What to Expect With an Aging Dog (2023)

When your dog reaches their golden years, you may notice changes in their behavior. These are all normal parts of aging, and they will pass in time.

Some common signs include decreased mobility, loss of cognitive ability and anxiety. Understanding these can help you compassionately and effectively manage your aging pet.

Decreased Mobility

As dogs age, it's natural for them to slow down and begin experiencing decreased mobility. This is a common problem that can be addressed by making small adjustments and accommodations to ensure that senior pets remain happy, healthy and comfortable.

The most common reason that dogs struggle with mobility is due to osteoarthritis, also known as degenerative joint disease or DJD. This is a progressive process where abnormal movement and wear and tear in joints results in cartilage and bone rubbing together, resulting in pain and inflammation.

Another mobility-related condition that can be expected with an aging dog is muscle atrophy, which is loss of muscle mass.
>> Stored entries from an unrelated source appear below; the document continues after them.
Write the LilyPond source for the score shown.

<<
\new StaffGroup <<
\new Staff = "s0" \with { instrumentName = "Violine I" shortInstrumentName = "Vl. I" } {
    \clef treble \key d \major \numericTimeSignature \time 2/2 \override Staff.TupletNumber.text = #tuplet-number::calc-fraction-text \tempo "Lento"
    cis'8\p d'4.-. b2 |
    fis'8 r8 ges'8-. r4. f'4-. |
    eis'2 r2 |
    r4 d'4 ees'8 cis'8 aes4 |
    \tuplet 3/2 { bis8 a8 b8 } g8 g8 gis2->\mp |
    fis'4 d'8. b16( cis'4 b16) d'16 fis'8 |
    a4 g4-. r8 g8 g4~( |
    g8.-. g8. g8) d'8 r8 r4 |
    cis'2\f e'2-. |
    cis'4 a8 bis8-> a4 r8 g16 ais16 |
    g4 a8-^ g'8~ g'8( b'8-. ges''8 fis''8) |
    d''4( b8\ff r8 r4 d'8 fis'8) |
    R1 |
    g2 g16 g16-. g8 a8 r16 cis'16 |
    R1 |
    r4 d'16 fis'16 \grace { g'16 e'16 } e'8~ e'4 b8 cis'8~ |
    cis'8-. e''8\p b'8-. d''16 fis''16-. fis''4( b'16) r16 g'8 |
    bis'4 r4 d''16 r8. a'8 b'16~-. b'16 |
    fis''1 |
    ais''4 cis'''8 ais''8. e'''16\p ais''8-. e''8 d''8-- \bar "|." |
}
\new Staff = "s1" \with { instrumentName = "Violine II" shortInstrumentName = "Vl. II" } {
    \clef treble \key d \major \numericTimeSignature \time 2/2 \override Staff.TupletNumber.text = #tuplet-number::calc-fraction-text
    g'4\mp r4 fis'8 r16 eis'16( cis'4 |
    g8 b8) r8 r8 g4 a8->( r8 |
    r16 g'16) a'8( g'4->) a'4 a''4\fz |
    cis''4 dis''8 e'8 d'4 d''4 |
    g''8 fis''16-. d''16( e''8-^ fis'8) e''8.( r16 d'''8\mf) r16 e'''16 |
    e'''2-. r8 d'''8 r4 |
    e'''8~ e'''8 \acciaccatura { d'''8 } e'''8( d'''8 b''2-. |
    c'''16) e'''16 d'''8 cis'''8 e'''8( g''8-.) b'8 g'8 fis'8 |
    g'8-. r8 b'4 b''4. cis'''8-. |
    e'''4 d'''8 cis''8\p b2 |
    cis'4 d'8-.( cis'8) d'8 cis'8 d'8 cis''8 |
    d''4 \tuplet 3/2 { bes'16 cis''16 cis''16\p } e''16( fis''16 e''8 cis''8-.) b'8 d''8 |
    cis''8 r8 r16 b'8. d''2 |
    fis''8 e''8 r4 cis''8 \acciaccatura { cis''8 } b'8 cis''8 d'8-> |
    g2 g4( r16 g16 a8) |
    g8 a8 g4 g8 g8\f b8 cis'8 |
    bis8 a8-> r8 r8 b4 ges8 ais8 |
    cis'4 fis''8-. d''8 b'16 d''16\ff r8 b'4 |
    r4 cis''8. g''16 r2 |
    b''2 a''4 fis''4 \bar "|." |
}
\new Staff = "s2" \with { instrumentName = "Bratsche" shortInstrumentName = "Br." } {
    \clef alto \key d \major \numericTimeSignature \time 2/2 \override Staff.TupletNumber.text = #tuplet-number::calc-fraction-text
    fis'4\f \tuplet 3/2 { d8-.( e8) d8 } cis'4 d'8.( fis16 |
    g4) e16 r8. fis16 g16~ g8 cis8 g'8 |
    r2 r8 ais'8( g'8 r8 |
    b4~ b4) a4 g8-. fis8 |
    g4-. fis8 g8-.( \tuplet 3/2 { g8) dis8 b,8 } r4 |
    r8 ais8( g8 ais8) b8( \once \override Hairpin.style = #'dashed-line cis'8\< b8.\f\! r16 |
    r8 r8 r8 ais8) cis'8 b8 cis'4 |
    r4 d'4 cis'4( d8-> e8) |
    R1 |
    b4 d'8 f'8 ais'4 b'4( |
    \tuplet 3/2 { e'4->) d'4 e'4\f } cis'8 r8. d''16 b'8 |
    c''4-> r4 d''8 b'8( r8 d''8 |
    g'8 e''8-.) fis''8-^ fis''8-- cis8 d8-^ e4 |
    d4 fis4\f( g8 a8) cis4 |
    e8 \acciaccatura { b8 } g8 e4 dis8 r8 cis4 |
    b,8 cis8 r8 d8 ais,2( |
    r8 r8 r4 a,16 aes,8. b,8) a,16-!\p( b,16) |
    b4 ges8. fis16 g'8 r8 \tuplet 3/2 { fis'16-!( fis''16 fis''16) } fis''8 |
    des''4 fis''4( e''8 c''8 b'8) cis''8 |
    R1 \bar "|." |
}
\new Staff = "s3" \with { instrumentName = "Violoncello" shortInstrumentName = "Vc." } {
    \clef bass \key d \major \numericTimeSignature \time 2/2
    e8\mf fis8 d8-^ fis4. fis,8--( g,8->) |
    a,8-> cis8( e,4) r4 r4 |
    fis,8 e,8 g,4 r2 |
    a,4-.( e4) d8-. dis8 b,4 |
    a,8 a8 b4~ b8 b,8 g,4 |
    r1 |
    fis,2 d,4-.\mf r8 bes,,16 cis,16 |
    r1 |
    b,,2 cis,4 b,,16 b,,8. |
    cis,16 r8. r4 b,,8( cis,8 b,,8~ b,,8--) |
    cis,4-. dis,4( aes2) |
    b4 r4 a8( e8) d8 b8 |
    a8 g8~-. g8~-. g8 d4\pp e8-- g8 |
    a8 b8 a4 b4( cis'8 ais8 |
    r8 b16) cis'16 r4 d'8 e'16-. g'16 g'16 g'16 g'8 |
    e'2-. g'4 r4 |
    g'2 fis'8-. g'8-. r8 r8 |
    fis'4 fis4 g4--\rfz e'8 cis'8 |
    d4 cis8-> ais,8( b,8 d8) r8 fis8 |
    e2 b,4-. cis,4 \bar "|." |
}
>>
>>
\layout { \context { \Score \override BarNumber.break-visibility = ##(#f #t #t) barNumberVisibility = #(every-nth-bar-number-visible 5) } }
This can be seen more in the rear legs than front ones and is often accompanied by arthritis or other health conditions.

Fortunately, many common problems that affect a dog's mobility can be easily treated with medication or therapeutic massage, which is something you can do at home. If you notice your pet is struggling with a specific mobility issue, make an appointment to see your vet.

Loss of Cognitive Ability

A decline in your dog's cognitive ability can affect their mental state, their abilities to process sensory information and how they interact with you. It can be a frustrating situation for you and your dog as you work to figure out the best course of action.

As with humans, the majority of dogs will experience some loss of cognitive function as they age. This is known as canine cognitive dysfunction syndrome (CCD) and can be a serious condition that may impact your dog's quality of life.

CCD is characterized by a decrease in your dog's cognitive functions and can be diagnosed through behavioral testing. Managing behavioral changes by modifying your dog's daily routine and providing regular environmental enrichment can help mitigate the effects of CCD on your dog's health and quality of life.


Anxiety is one of the most common behavioral issues that senior dogs face. It may manifest itself in a variety of ways, from separation anxiety to fear or phobias.

The first step in dealing with a dog's anxiety is to determine its origin. This can be done by examining their behavior patterns, their nighttime routine, and any other changes they've noticed.

It also helps to note any potential triggers for your dog's symptoms. If you notice that your dog becomes anxious around noises, visitors or when he's in a certain room, try to avoid those areas.

A veterinary exam coupled with your observations should help you and your vet determine what's causing the anxiety. If cognitive dysfunction is the cause, you and your vet can begin to treat it with medication or a behavior modification plan that works for your dog.


Depression is a common condition that can affect people of all ages. It can cause you to feel sad, hopeless and worthless.

It can also make you lose interest in things you used to enjoy. This includes the things you used to do with your family, your work and social life.

If you’re feeling sad or hopeless for long periods of time, and the symptoms are interfering with your day-to-day life, it could be a sign that you have depression.

Fortunately, depression is treatable. Over 80% of people who have it get relief from treatment and almost all recover fully.

Depression can be triggered by any number of things, including changes in your home environment, lack of access to sunlight or the change of seasons (seasonal affective disorder). If you think your pet is experiencing depression, discuss it with a veterinarian who can help diagnose it and recommend treatments.